Last year, the federal government slashed its projections for California’s Monterey shale, concluding that the technology to tap it didn’t exist, wiping out two thirds of the nation’s predicted shale oil resources. In 2011, the USGS admitted it’s estimates for the Marcellus shale were also unrealistic, leading it to conclude only 84 tcf could be drawn from the Marcellus, down 80 percent from its prior prediction of 410 tcf.
This time around, a close look at the WVU study highlights several reasons to believe the hype about the Utica is overblown, the Post Carbon Institute’s David Hughes concluded.
“The WVU assessment of technically recoverable resources in the Utica is incomplete as presented and wildly optimistic compared to the earlier USGS assessment and compared to likely well performance,” he wrote in a July 21 review. “Although the WVU report does provide a valuable roundup of pertinent geological data, its assessment of technically recoverable resources should not be viewed as credible.”
The 782 trillion cubic feet is 1947% higher than the estimates published by the USGS in 2012, Hughes pointed out, adding that to reach its conclusions, the WVU study assumes an average well will produce roughly 12 times as much gas as the USGS predicts and would require so-called “sweet spots,” places where the highest-producing wells can be drilled, to extend much further than the USGS concluded.
There’s no question that the shale industry can drill some “monster wells,” or wells that produce enormous gushers of gas.
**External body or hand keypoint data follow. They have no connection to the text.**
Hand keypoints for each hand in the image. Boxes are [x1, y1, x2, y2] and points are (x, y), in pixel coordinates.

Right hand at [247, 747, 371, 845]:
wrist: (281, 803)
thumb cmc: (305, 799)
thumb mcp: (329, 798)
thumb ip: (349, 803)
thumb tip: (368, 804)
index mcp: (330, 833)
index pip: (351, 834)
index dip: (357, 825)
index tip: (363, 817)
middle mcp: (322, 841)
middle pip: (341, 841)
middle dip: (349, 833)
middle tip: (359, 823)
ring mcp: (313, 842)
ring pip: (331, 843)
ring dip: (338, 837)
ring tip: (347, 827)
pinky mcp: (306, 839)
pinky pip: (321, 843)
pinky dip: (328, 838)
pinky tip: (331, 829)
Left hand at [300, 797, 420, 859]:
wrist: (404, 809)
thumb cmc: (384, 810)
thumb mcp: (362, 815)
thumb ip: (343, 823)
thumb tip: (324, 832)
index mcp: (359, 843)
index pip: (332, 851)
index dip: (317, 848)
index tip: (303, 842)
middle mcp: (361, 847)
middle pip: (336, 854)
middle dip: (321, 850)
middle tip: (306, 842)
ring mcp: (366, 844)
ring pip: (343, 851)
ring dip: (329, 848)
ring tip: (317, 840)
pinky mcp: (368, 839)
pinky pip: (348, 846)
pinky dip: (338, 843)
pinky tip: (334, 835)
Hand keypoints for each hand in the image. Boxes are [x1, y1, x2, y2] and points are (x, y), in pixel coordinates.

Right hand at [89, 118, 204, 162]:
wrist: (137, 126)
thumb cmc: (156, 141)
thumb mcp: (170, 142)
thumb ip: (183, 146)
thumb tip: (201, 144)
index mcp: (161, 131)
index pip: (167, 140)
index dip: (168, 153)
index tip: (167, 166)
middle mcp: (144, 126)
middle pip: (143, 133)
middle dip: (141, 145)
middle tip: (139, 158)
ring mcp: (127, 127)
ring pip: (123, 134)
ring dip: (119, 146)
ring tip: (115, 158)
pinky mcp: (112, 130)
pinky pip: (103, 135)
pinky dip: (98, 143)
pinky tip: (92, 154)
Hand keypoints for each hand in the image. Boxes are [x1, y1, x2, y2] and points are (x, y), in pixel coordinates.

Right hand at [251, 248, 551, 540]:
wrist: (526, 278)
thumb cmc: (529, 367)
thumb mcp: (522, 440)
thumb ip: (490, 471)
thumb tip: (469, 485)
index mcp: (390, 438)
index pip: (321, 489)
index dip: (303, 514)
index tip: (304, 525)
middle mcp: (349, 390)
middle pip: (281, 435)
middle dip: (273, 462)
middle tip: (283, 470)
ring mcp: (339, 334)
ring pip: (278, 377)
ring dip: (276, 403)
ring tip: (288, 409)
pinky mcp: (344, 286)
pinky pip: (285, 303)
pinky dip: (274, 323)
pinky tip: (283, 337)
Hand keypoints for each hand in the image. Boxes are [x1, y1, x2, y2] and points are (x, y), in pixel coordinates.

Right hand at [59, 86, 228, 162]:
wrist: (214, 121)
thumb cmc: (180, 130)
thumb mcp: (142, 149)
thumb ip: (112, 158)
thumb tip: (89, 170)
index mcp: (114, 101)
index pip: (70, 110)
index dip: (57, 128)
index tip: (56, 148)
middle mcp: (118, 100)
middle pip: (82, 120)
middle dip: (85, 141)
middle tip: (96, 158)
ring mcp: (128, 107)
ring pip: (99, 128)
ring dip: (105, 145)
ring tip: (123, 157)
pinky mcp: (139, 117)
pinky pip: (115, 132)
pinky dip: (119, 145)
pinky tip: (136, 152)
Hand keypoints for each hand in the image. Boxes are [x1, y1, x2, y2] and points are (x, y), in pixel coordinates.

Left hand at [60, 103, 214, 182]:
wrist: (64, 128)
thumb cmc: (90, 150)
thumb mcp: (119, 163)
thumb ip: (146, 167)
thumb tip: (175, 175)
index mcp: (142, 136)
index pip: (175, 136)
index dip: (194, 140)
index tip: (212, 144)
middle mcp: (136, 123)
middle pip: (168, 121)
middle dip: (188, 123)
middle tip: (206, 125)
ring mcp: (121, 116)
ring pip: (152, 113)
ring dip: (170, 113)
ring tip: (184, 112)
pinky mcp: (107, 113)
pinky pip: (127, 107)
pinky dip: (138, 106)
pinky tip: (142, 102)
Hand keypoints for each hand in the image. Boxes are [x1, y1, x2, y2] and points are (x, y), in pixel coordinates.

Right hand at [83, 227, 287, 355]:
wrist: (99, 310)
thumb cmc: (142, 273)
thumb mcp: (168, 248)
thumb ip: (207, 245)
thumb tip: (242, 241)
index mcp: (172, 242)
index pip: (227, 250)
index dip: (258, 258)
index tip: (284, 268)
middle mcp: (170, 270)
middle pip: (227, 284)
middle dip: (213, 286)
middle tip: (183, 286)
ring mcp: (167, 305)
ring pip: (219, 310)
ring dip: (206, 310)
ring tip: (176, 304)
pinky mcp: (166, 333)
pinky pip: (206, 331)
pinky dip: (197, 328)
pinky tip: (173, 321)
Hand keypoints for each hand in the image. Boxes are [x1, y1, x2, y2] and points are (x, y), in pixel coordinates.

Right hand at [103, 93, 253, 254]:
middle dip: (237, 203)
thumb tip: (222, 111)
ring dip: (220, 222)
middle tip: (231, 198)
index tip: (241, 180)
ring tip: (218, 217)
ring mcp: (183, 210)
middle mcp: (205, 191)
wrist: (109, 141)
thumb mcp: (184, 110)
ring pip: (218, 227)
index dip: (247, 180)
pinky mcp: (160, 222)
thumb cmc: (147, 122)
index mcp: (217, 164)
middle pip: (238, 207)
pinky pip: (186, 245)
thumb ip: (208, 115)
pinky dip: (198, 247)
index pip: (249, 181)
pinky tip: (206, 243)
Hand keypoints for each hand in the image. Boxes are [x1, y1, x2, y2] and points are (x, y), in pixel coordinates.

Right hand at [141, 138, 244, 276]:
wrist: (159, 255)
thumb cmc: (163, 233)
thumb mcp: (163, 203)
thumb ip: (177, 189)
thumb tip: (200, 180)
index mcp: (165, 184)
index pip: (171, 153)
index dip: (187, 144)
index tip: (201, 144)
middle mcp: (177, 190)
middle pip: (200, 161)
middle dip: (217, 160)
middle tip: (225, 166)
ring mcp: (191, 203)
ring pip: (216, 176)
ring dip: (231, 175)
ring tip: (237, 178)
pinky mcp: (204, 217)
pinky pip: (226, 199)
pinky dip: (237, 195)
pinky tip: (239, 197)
EQT announced on July 23rd that it had completed the most productive Utica shale well ever drilled, in a town in Greene County, PA.
But for all the excitement around that monster well, it’s worth keeping in mind other Utica results announced by the same company earlier this year: in February, EQT wrote off all of its Ohio Utica acreage, taking an impairment of $162 million, because the amount of gas its wells produced over their lifetimes was “significantly below expectations.”
Yesterday’s Bust
The growing losses for drillers have by no means stopped the fracking rush and may in fact be bad news for those living near wells currently being drilled. Companies and their contractors are under enormous pressure to cut costs — and these shortcuts may mean that “best practices” are less likely to be followed.
Compared to others in the oil and gas industry, the shale industry has been aggressively slashing its costs. “North America’s shale industry has seen the biggest cost declines, of 25% to 30% compared to 2014 levels, Espen Erlingsen at Rystad Energy estimates,” the Wall Street Journal reported last month.
But it’s not clear that state environmental regulators, who must now oversee an industry where incentives to take shortcuts are stronger, are prepared to adjust.
In fact, the recent slump has meant that environmental regulators are under greater financial pressure themselves, especially in states that depend on the industry to fund much of the cost of oversight.
“[The Pennsylvania Department of Environmental Protection] uses permit fees, fines and $6 million each year from the state’s impact fee levied on Marcellus Shale and other unconventional wells to pay for the oil and gas program’s roughly $21 million annual budget. That means the program has not had to rely on the fickle state general fund budget process each year to support its work,” the Pittsburgh Post-Gazette reported earlier this year. “But now its primary funding source has turned out to be equally fickle, as natural gas operators have responded to low oil and gas prices by reducing their capital spending and improving efficiency by coaxing more gas from fewer wells.”